A view over the River Wear in Sunderland showing a section of the Keel Crossing footbridge on board a barge
A view over the River Wear in Sunderland showing a section of the Keel Crossing footbridge on board a barge — Photo: Tenuous tree | CC BY-SA 4.0

Keel Crossing

sunderlandpedestrian-bridgesmodern-architectureregenerationtyne-and-wear
4 min read

On 22 August 2025, England's women rugby team beat the United States 69-7 in the opening match of the Rugby World Cup at Sunderland's Stadium of Light. Most of the 42,000 in the crowd walked over the brand-new Keel Crossing to get there. The bridge wasn't actually finished. The city council had opened it for exactly one day. Then they closed it again for nearly two months. The Conservative opposition called it a stunt. The Labour leader said it was the single biggest free advertisement Sunderland had ever bought.

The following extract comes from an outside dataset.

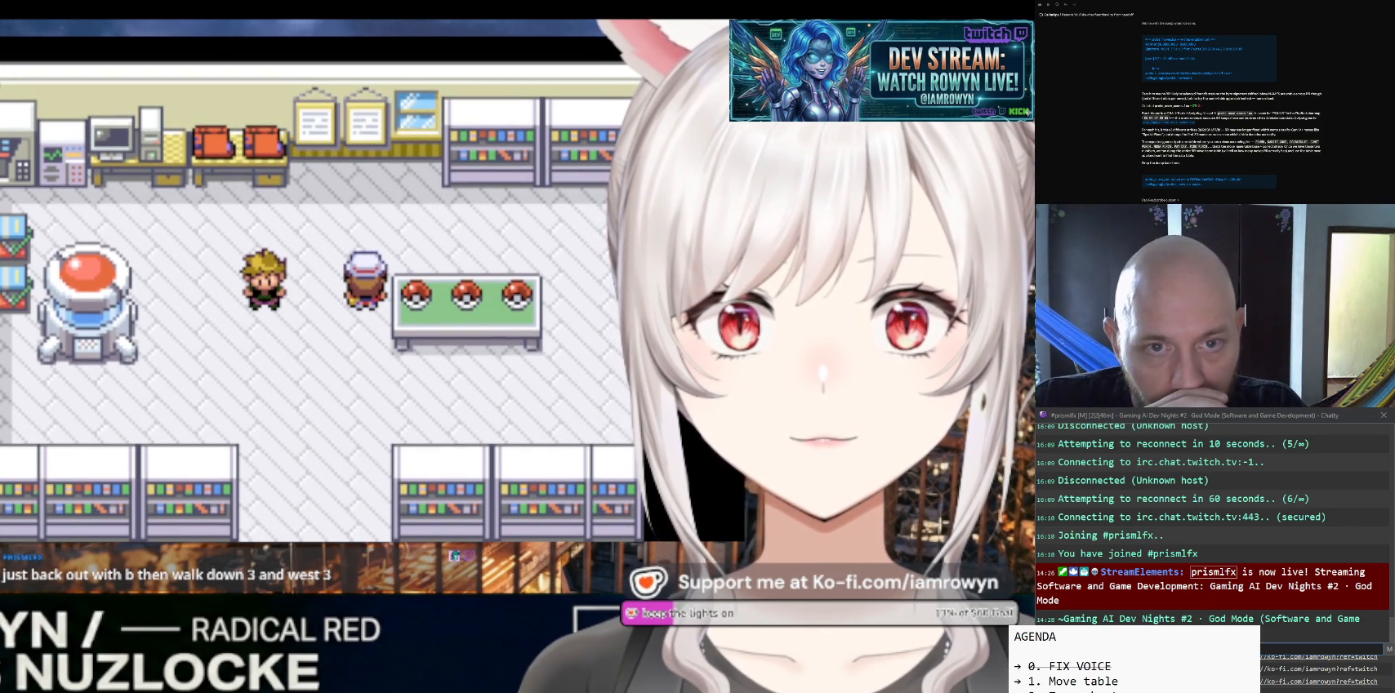
{"buttons": ["DPAD_UP"], "events": []}
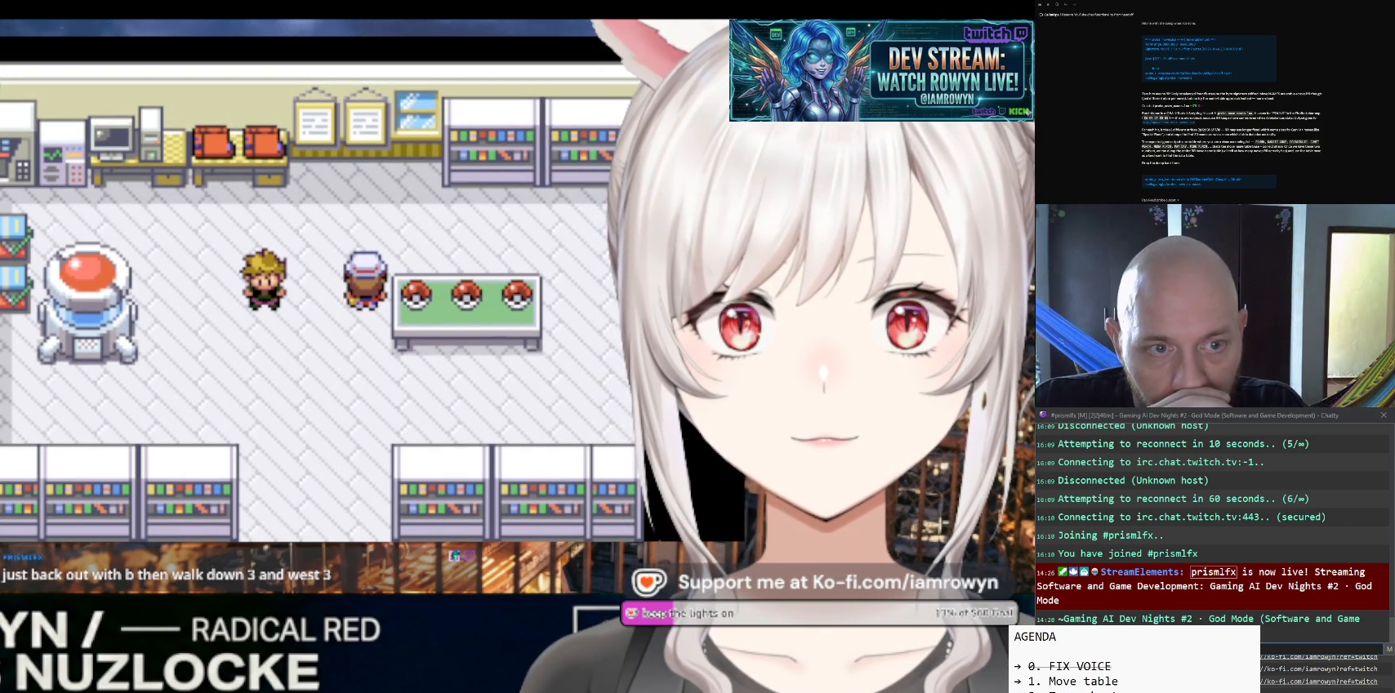
{"buttons": ["DPAD_UP"], "events": []}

Named for What Used to Be Here

Sunderland was once the largest shipbuilding port in the world. The keel is the backbone of a ship - the longitudinal beam laid first, around which everything else is built. When Sunderland City Council asked the public to name the new pedestrian bridge over the River Wear, the winning entry honoured a craft that left the city in 1988 and never came back. Keel Crossing took fifty-five per cent of the public vote. The name announced on 11 June 2025 connects deliberately to the Keel Line - the historic art trail that traces the length of a typical Wearside ship through the city centre - and to a riverbank that until very recently produced something other than residential development opportunities.

Lego Pieces from Belgium

The bridge arrived in sections by sea. Box-steel segments were fabricated in Belgium, shipped to the mouth of the Wear, and barged upriver to the construction site. The heavy-lift specialist Mammoet hoisted each piece into place using strand-jack hydraulic systems - the same family of equipment that lifts oil rig topsides and stadium roofs. On 16 September 2024, the final and largest section, 105 metres of steel, was lowered into the gap between the two halves. The Sunderland Echo described the process as slotting together like Lego. By December the strand jacks had been removed and crews were casting concrete deck panels over the steel skeleton. The contractor was VolkerStevin, working for the city council, on a project that totalled around £31 million.

Better Than Wembley Way

The bridge is 260 metres long, ten metres wide, and stands roughly thirty metres above the River Wear. It connects Keel Square in the city centre - near City Hall and the Keel Line itself - to the Sheepfolds neighbourhood on the north bank, immediately adjacent to the Stadium of Light. Officials hoped the route would replicate the procession ritual of Wembley Way, the broad approach to England's national football stadium where supporters parade for cup finals. The Sunderland-born architect and television presenter George Clarke said the experience of crossing it for the World Cup opener was better than Wembley Way. The Mayor of Sunderland, councillor Ehthesham Haque, led the August opening ceremony with former Sunderland AFC goalkeeper Jimmy Montgomery - winner of the 1973 FA Cup final, and arguably the most beloved Sunderland sportsman alive.

Permanent at Last

The bridge reopened permanently on 18 October 2025, the day Sunderland AFC played Wolverhampton Wanderers in the Premier League - the club's first top-flight match at home since promotion. Former players returned for a fan meet-and-greet. The Sunderland fan media outlet This Is Wearside led a parade across the bridge before kickoff. The wider Riverside Sunderland regeneration scheme that the bridge anchors aims to unlock 32 hectares of riverside land for housing, offices, and leisure. The promise is to extend the city centre footprint across the Wear, knitting together a city that the river itself once divided into shipbuilding south and colliery north. On a match day the bridge will carry tens of thousands of supporters in red and white. On every other day it will carry whoever decides to walk.

From the Air

Keel Crossing spans the River Wear at 54.910 N, 1.387 W, immediately west of the Wearmouth Bridge in central Sunderland. Cruise at 2,500-3,500 feet to see the bridge's box-steel span in context with the Stadium of Light to the north-west and Keel Square to the south. The Stadium of Light's distinctive double-cantilever roof is the easiest visual anchor in central Sunderland - the bridge connects to its near side. Newcastle International (EGNT) is 17 nautical miles north-north-west; Durham Tees Valley (EGNV) 22 nautical miles south. Best aerial views come at low tide when the muddy banks of the Wear reveal the river's full width.